Prior to 1916, the practice of the profession of a veterinarian was not regulated by law. At the 1916 session of the General Assembly there was enacted a general and fairly comprehensive law regulating the profession and prescribing qualifications for admission to and licensing of members of that profession. The original act is shown as Chapter 71, Acts of 1916, and so much thereof as remained in effect was included in the 1946 edition, KRS, as Chapter 321. That act contained a "grandfather" clause which provided in substance that every person who had been a practitioner of veterinary medicine, surgery or dentistry in this Commonwealth for one year prior to the passage of the act could, upon payment of the prescribed fee, be issued a certificate to practice. Application for licenses under this clause was to be made prior to January 1, 1917. Appellee, though apparently eligible to obtain a license under this clause, did not do so although it is indicated in the record that he continued to practice his profession.

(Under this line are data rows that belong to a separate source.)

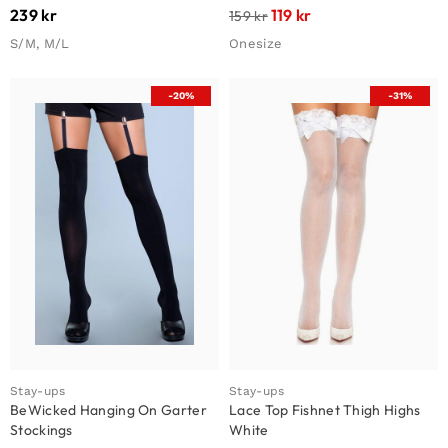
239
kr
119
kr
159
kr
S/M, M/L
Onesize
-20%
-31%
Stay-ups
Stay-ups
BeWicked Hanging On Garter
Lace Top Fishnet Thigh Highs
Stockings
White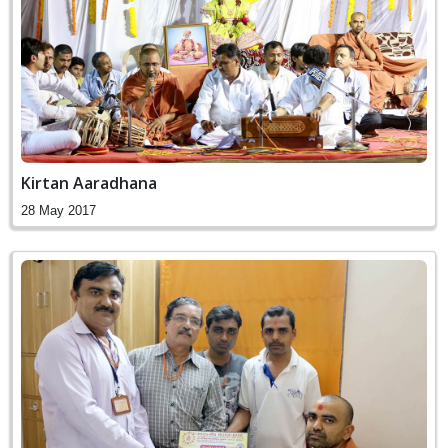
Kirtan Aaradhana
28 May 2017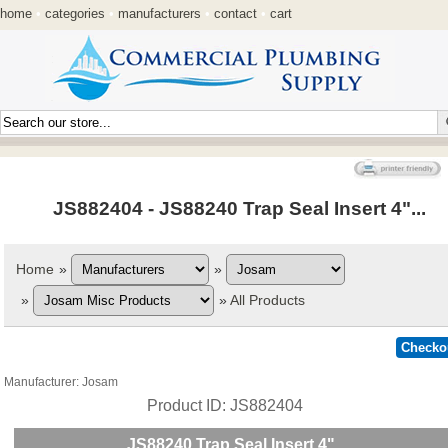
home
•
categories
•
manufacturers
•
contact
•
cart
JS882404 - JS88240 Trap Seal Insert 4"...
Home
»
»
»
»
All Products
Manufacturer
Josam
Product ID
JS882404
JS88240 Trap Seal Insert 4"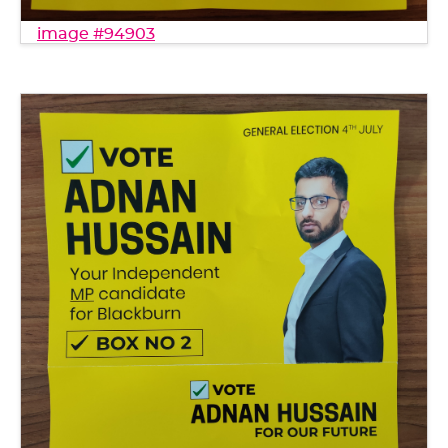
image #94903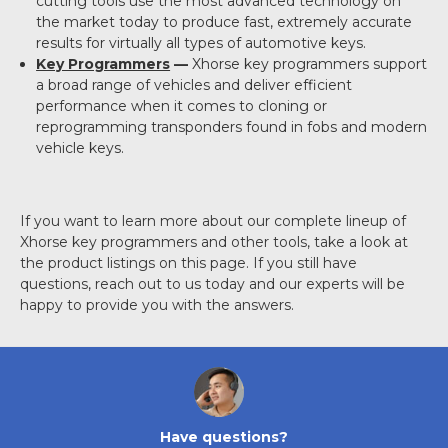
cutting tools use the most advanced technology on
the market today to produce fast, extremely accurate
results for virtually all types of automotive keys.
Key Programmers
—
Xhorse key programmers support
a broad range of vehicles and deliver efficient
performance when it comes to cloning or
reprogramming transponders found in fobs and modern
vehicle keys.
If you want to learn more about our complete lineup of
Xhorse key programmers and other tools, take a look at
the product listings on this page. If you still have
questions, reach out to us today and our experts will be
happy to provide you with the answers.
Have questions?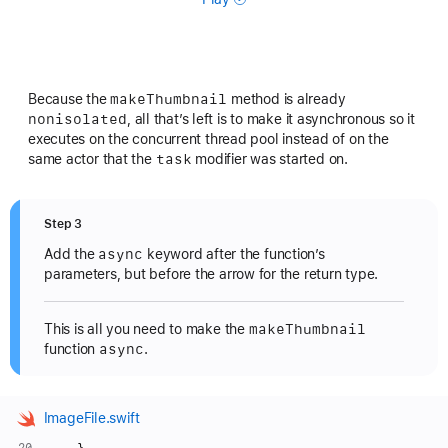
make
Thumbnail
Because the
method is already
nonisolated
, all that’s left is to make it asynchronous so it
executes on the concurrent thread pool instead of on the
task
same actor that the
modifier was started on.
Step 3
async
Add the
keyword after the function’s
parameters, but before the arrow for the return type.
make
Thumbnail
This is all you need to make the
async
function
.
ImageFile.swift
    }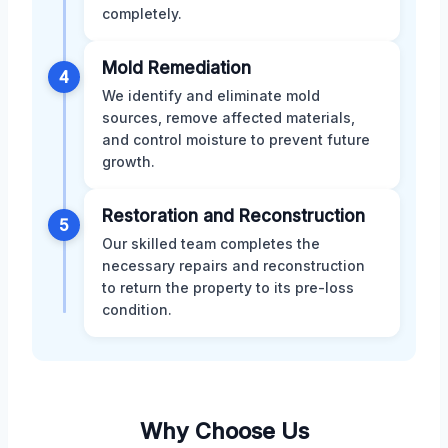
completely.
Mold Remediation
4
We identify and eliminate mold
sources, remove affected materials,
and control moisture to prevent future
growth.
Restoration and Reconstruction
5
Our skilled team completes the
necessary repairs and reconstruction
to return the property to its pre-loss
condition.
Why Choose Us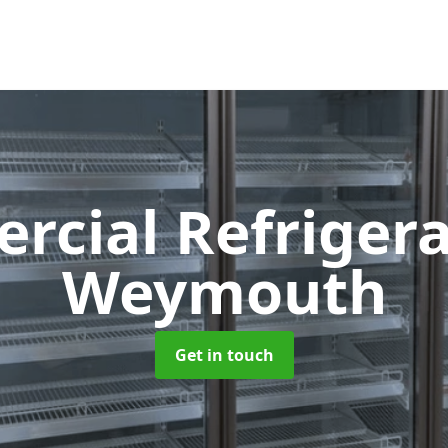
cial Refriger
Weymouth
Get in touch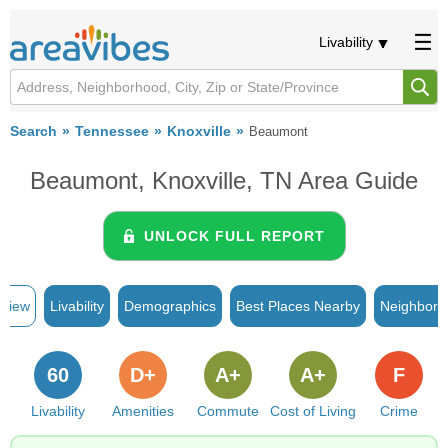
Livability
Search
Tennessee
Knoxville
Beaumont
Beaumont, Knoxville, TN Area Guide
UNLOCK FULL REPORT
rview
Livability
Demographics
Best Places Nearby
Neighborh
60
D+
A+
A+
F
Livability
Amenities
Commute
Cost of Living
Crime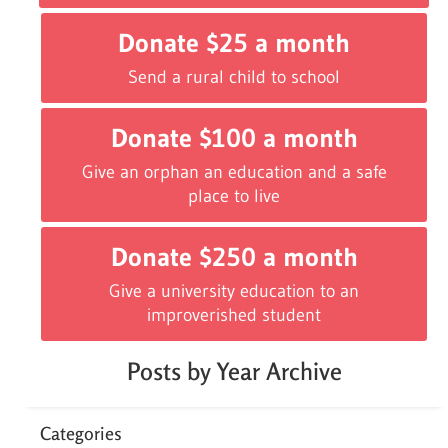
Donate $25 a month
Send a rural child to school
Donate $100 a month
Give an orphan an education and a safe
place to live
Donate $250 a month
Give a university education to an
improverished student
Posts by Year Archive
Categories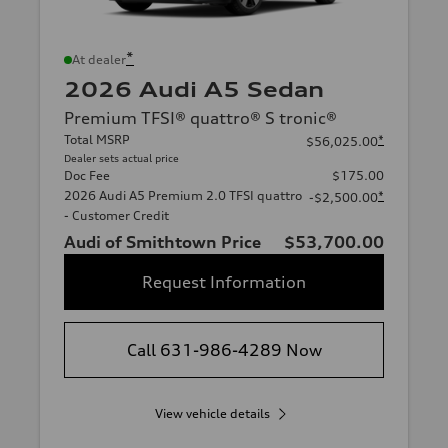
*
At dealer
2026 Audi A5 Sedan
Premium TFSI® quattro® S tronic®
Total MSRP
*
$56,025.00
Dealer sets actual price
Doc Fee
$175.00
2026 Audi A5 Premium 2.0 TFSI quattro
*
-$2,500.00
- Customer Credit
Audi of Smithtown Price
$53,700.00
Request Information
Call 631-986-4289 Now
View vehicle details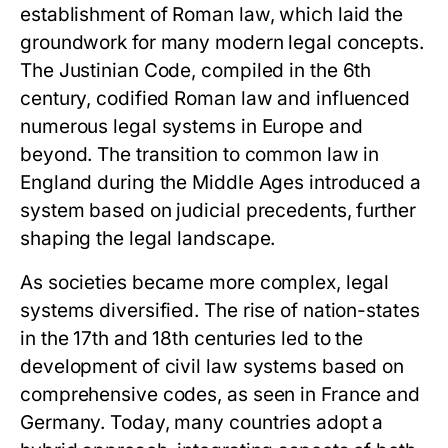
establishment of Roman law, which laid the
groundwork for many modern legal concepts.
The Justinian Code, compiled in the 6th
century, codified Roman law and influenced
numerous legal systems in Europe and
beyond. The transition to common law in
England during the Middle Ages introduced a
system based on judicial precedents, further
shaping the legal landscape.
As societies became more complex, legal
systems diversified. The rise of nation-states
in the 17th and 18th centuries led to the
development of civil law systems based on
comprehensive codes, as seen in France and
Germany. Today, many countries adopt a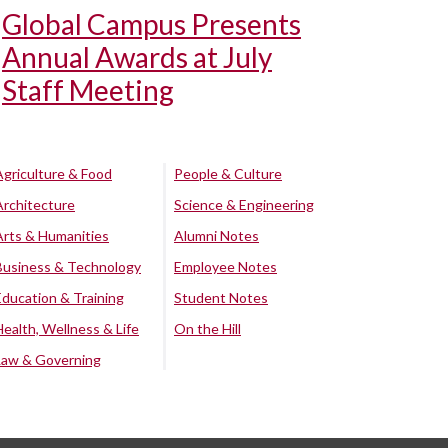
Global Campus Presents
Annual Awards at July
Staff Meeting
Agriculture & Food
People & Culture
Architecture
Science & Engineering
Arts & Humanities
Alumni Notes
Business & Technology
Employee Notes
Education & Training
Student Notes
Health, Wellness & Life
On the Hill
Law & Governing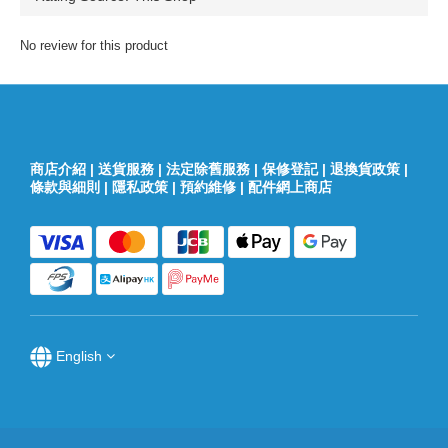
No review for this product
商店介紹
|
送貨服務
|
法定除舊服務
|
保修登記
|
退換貨政策
|
條款與細則
|
隱私政策
|
預約維修
|
配件網上商店
English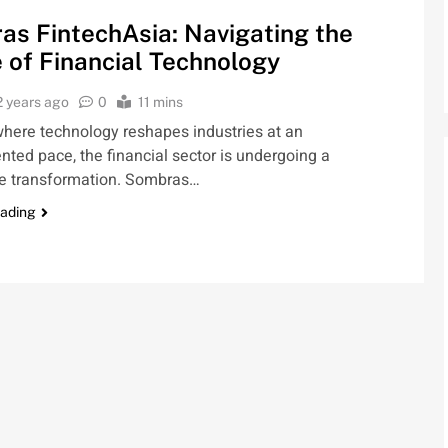
s FintechAsia: Navigating the
 of Financial Technology
2 years ago
0
11 mins
where technology reshapes industries at an
ted pace, the financial sector is undergoing a
e transformation. Sombras…
eading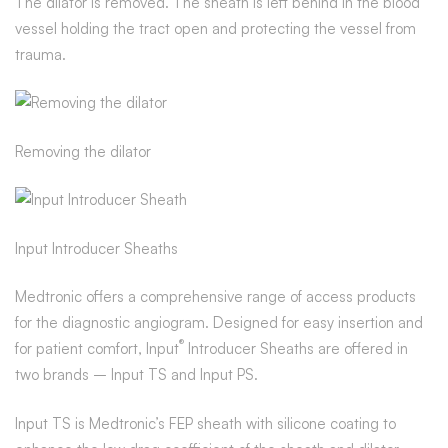
The dilator is removed. The sheath is left behind in the blood
vessel holding the tract open and protecting the vessel from
trauma.
Removing the dilator
Input Introducer Sheaths
Medtronic offers a comprehensive range of access products
for the diagnostic angiogram. Designed for easy insertion and
®
for patient comfort, Input
Introducer Sheaths are offered in
two brands – Input TS and Input PS.
Input TS is Medtronic’s FEP sheath with silicone coating to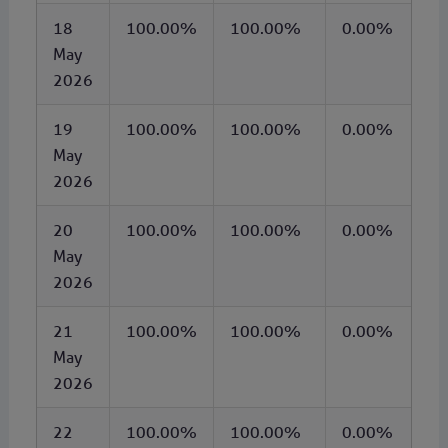
18
100.00%
100.00%
0.00%
May
2026
19
100.00%
100.00%
0.00%
May
2026
20
100.00%
100.00%
0.00%
May
2026
21
100.00%
100.00%
0.00%
May
2026
22
100.00%
100.00%
0.00%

The regular session of the General Assembly of 1946 passed an act, being Chapter 238 of the Acts of that year, which provided for the issuance of a license to Samuel C. Reid, appellee herein, to practice the profession of veterinarian upon the payment of the required fee, the preamble of the act reciting that he had had professional training in that profession for more than one year prior to July 1, 1916, the effective date of the original act above referred to. This act of 1946 was declared unconstitutional and void by this court in the case of Reid v. Robertson, 304 Ky. 509, 200 S.W.2d 900, because it violated Sections 59 and 3 of the Constitution of Kentucky. *Page 352

Clearly that act was a special act which affected Samuel C. Reid alone and was properly stricken down as such by this court. The "grandfather" clause of the 1916 act and the "grandfather" clause of the present act, heretofore quoted, clearly are not special acts as was the 1946 act. On the contrary they made a classification of all those persons who had been practitioners of veterinary medicine, surgery or dentistry in this state :for a period of one year prior to March 24, 1916, and evidently determined that those persons in this class had sufficient experience and qualifications to enable them to continue to practice this profession without further examination and accordingly directed the Board to issue a license to any person in this class. We think the Legislature had the right to exercise its discretion in a matter of this nature and that its action in doing so was not arbitrary or that it granted a special privilege to appellee. In enacting regulatory legislation of the character now under consideration it has always been the custom of the Legislature to exempt from certain provisions of such legislation those persons already engaged in the particular business or profession being regulated. Thus in such regulatory acts as those concerning doctors, lawyers, plumbers, barbers and beauticians, realtors and others that could be mentioned, "grandfather" clauses have always been inserted which exempted from examination as a condition to being licensed in the profession or business, those who were already bona fide engaged in the profession. We cannot say that because the Legislature reached back to 1916 in its exemption in the 1948 act, it did so for the special benefit of appellee. In fact it is said in appellee's brief and not denied in appellant's brief that since the effective date of the 1948 act fourteen others, in addition to appellee, all similarly situated, have complied with the provisions of the section being attacked and have been issued licenses by the Board of Examiners thereunder.

Conclusion. We are of the opinion that KRS 321.210(2) is not unconstitutional and that the judgment of the lower court in so holding and in dismissing appellants' petition should be and is affirmed.